··· Text excerpt

I’m not talking here about outdated grammar rules and a fussy sort of prisspot pedantry. As a matter for fact, one of the most persistent pains a true English major suffers is such misplaced censure, especially when interrupting a casual speaker to let them know that “them” is plural and “speaker” is singular. In my book, this is merely rude. A caboose preposition is nothing to lose sleep over. 

No, what I’m writing about here is are things that are genuinely ugly or purposely unclear, or overly trendy, to the point of losing all meaning. You know — politics. That and corporate language, or management speech — which I call “Manglish” — is a great corrupter of speech. 

“We have assessed the unprecedented market shifts and have decided to pivot this company’s new normal to a deep-dive into a robust holistic approach to our core competency, circling back to a recalibrated synergy amid human capital in solidarity with unprecedented times.”

Committees try to make language sound profound and wind up writing piffle. I’m sure it was a committee that agreed in Iredell County, N.C., to make the county slogan, “Crossroads for the future.” I do not think that word means what you think it means. 

I wrote for a daily newspaper and language was my bread and butter, but the higher you go up the corporate ladder, the worse your words become. I remember the day they posted a new “mission statement” on every other column in the office, filled with buzz-word verbiage that didn’t actually mean anything. I looked at my colleague and said, “If I wrote like that, I’d be out of a job.”

But it isn’t just Manglish. Ordinary people are becoming quite lax about words and meanings. Too often, if it sounds vaguely right, it must be so. And you get “For all intensive purposes,” “It’s a doggy-dog world,” being on “tender hooks,” or “no need to get your dandruff up.”

“I’ve seen ‘viscous attack’ too many times recently,” my wife says. “It gives me an interior pain like a gall bladder attack.” 

And the online world is full of shortcuts, some of which are quite clever, but most of which are just barbarous. An essay about digital usage is a whole nother thing. Not room here to dive in. 

But, there is a world of alternative usage that is not standard English, that any real English major will welcome as adding richness to the mother tongue. Regionalisms, for instance. Appalachian dialect: “I’m fixin’ to go to the store;”— actually, that is “stoe,” rhymes with “toe” —  “I belong to have a duck;” “I have drank my share of Co-Cola.”

And Southern English has served to solve the historical problem of having lost the distinction between the singular “thee,” and the plural “you,” with the plural “you all,” or “y’all.” Although, more and more “y’all” is now being used also for the singular, and so is becoming replaced with “all y’all.” Keep up, folks. 

Then, there’s African-American English, which has enriched the American tongue immensely, as has Yiddish: “Shtick,” “chutzpah,” “klutz,” “schmooze,” “tchotchke.”

······

• **Task statement**
Please turn the paragraph starting "And Southern English has served" in the English usage excerpt above into a short bulleted list that keeps its main facts.

··· The data

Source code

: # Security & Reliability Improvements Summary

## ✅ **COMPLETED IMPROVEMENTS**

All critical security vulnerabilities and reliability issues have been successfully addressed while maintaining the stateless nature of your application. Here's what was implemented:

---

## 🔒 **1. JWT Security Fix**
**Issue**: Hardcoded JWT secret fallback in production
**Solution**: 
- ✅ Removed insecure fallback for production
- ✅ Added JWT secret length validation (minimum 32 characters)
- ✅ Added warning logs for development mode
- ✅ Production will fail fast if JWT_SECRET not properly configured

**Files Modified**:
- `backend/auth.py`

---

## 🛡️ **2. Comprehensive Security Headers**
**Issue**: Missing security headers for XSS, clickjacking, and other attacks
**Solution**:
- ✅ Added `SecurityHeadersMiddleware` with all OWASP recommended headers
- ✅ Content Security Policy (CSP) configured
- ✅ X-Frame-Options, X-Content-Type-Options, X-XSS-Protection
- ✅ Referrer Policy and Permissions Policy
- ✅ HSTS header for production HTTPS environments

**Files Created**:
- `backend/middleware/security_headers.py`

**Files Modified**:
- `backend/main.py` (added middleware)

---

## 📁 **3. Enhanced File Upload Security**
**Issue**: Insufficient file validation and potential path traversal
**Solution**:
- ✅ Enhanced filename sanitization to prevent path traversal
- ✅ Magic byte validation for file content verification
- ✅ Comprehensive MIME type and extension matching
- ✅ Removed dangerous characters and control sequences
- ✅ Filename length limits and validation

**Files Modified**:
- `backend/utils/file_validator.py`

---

······

• **Task output**
- Southern English solved the historical loss of the distinction between singular "thee" and plural "you" by using "you all," or "y'all," as the plural.
- "Y'all" is more and more used for the singular too.
- As a result, "y'all" is being replaced with "all y'all."